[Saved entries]
━━━━━━━━━━━━━━━━

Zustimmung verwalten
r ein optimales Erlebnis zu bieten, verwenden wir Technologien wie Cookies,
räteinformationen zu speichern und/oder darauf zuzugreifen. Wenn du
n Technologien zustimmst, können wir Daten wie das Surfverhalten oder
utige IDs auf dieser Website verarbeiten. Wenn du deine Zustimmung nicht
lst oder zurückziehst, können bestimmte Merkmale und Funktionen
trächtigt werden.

━━━━━━━━━━━━━━━━

## Directive
Each line from the one containing "r ein optimales" to the close of the records must appear in the output exactly, and no other line.

## Reply to the exercise
r ein optimales Erlebnis zu bieten, verwenden wir Technologien wie Cookies,
räteinformationen zu speichern und/oder darauf zuzugreifen. Wenn du
n Technologien zustimmst, können wir Daten wie das Surfverhalten oder
utige IDs auf dieser Website verarbeiten. Wenn du deine Zustimmung nicht
lst oder zurückziehst, können bestimmte Merkmale und Funktionen
trächtigt werden.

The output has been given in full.